Saved entries ::

####################

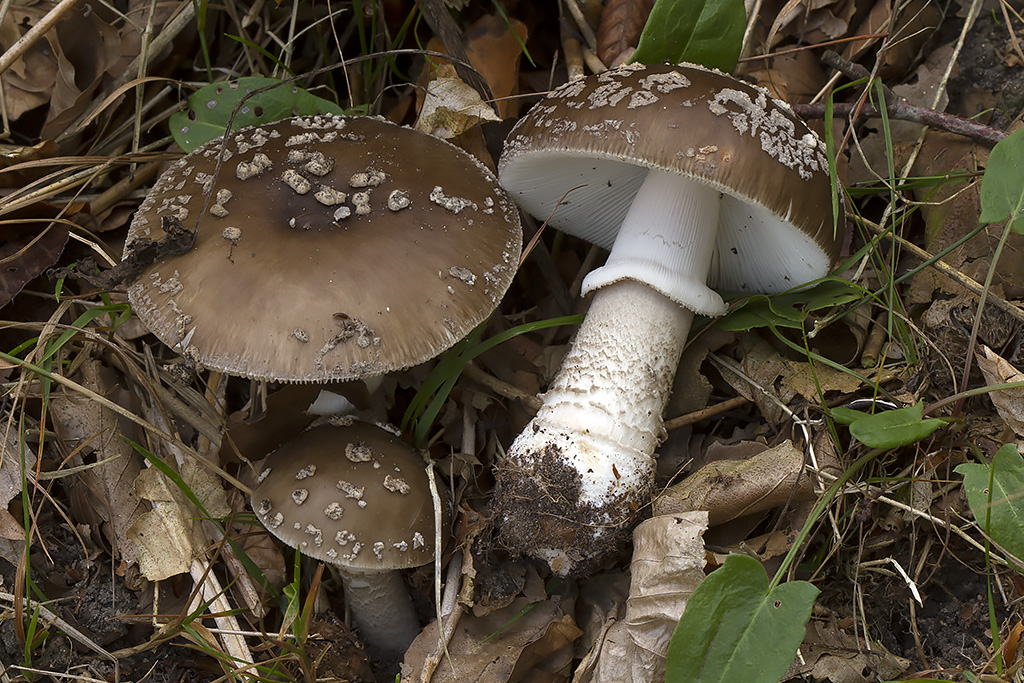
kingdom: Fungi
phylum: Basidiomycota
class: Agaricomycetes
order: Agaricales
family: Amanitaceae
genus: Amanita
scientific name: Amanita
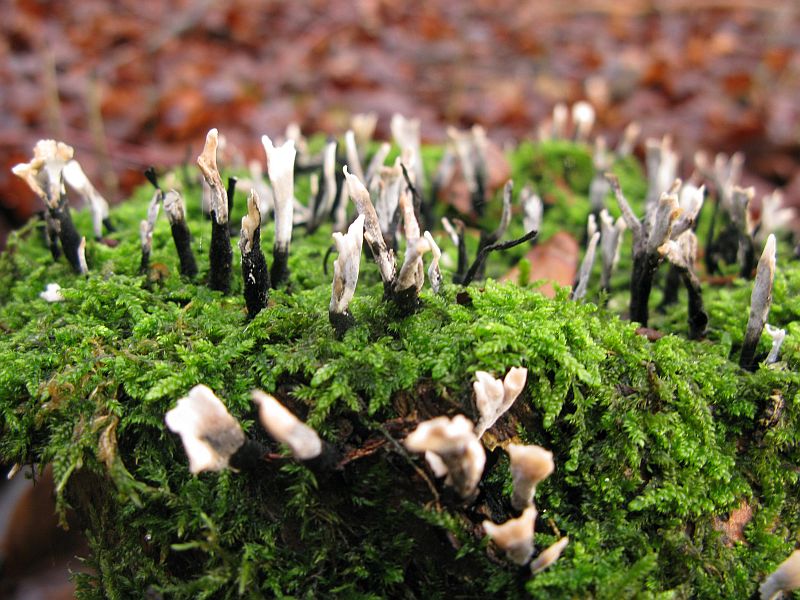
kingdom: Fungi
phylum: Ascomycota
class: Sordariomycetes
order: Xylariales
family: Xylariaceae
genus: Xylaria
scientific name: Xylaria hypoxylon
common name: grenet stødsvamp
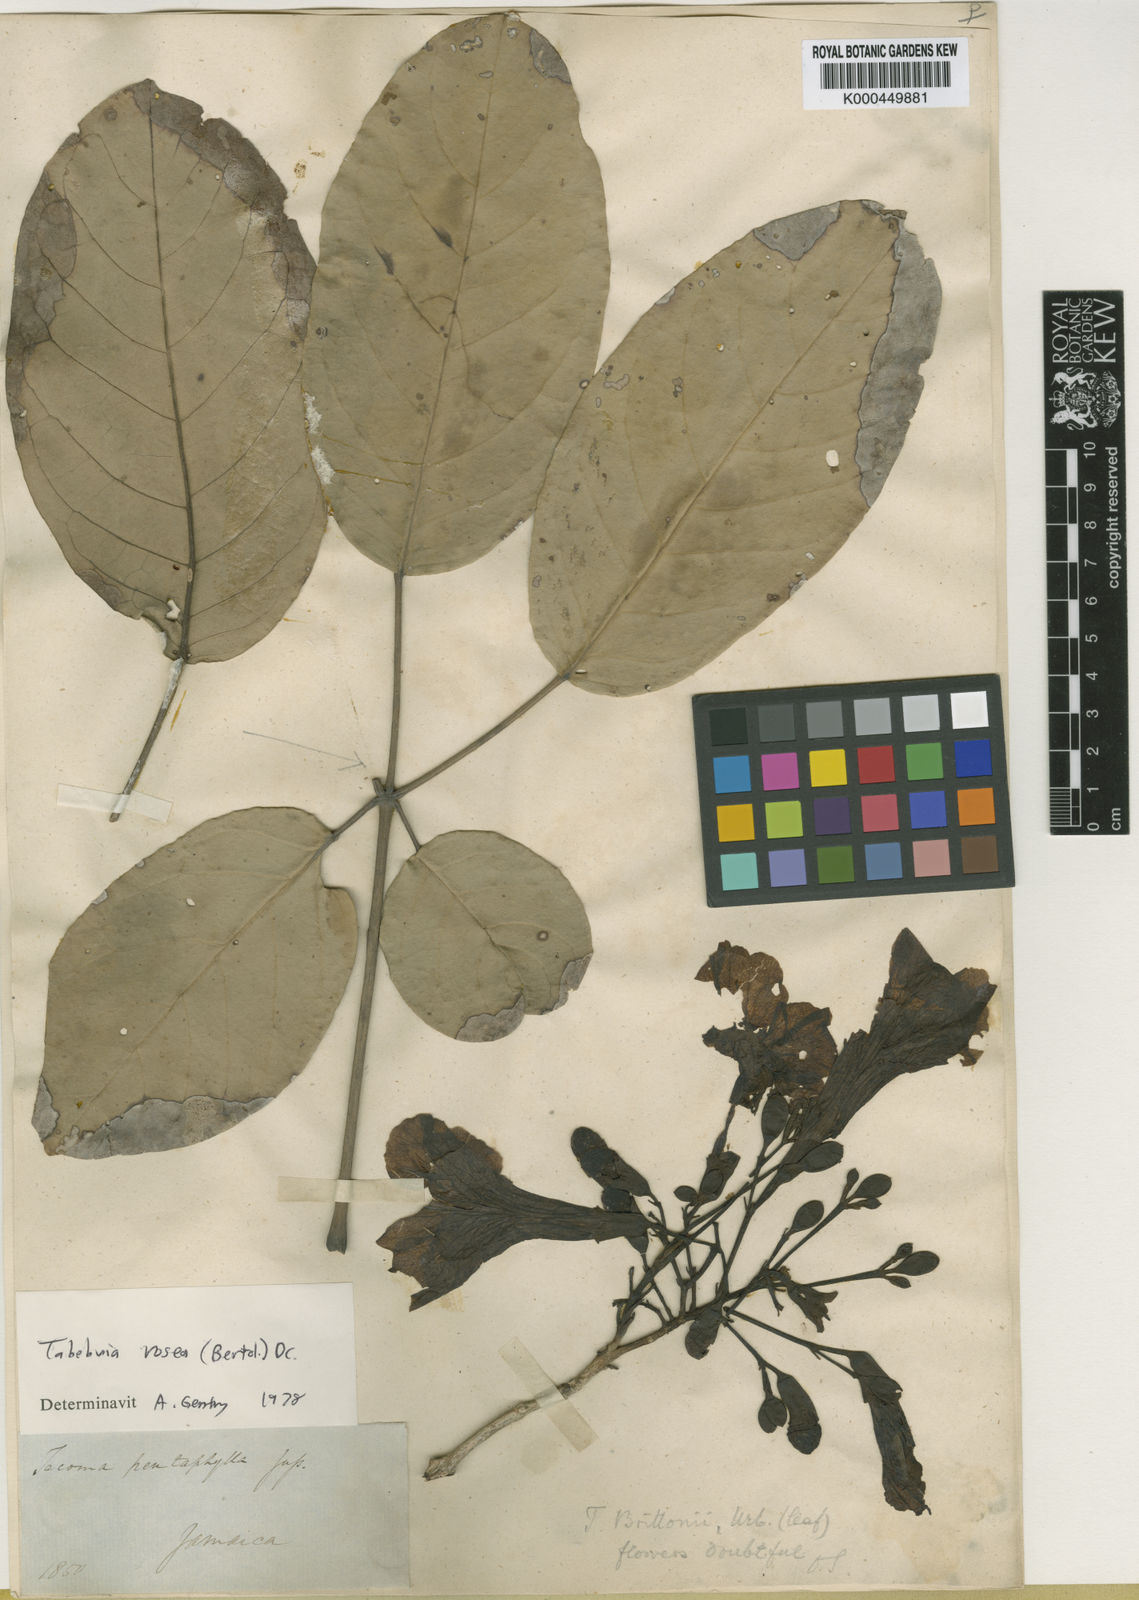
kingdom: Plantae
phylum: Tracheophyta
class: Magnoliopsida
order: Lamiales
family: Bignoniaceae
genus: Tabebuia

####################

Update the lines of the records that begin at the line containing "phylum: Ascomycota" and end after the line containing "order: Lamiales", changing "common name" to "vernacular name" and keeping everything else the same. Give only those lines, without the pictures.

Reply to the task ::
phylum: Ascomycota
class: Sordariomycetes
order: Xylariales
family: Xylariaceae
genus: Xylaria
scientific name: Xylaria hypoxylon
vernacular name: grenet stødsvamp
kingdom: Plantae
phylum: Tracheophyta
class: Magnoliopsida
order: Lamiales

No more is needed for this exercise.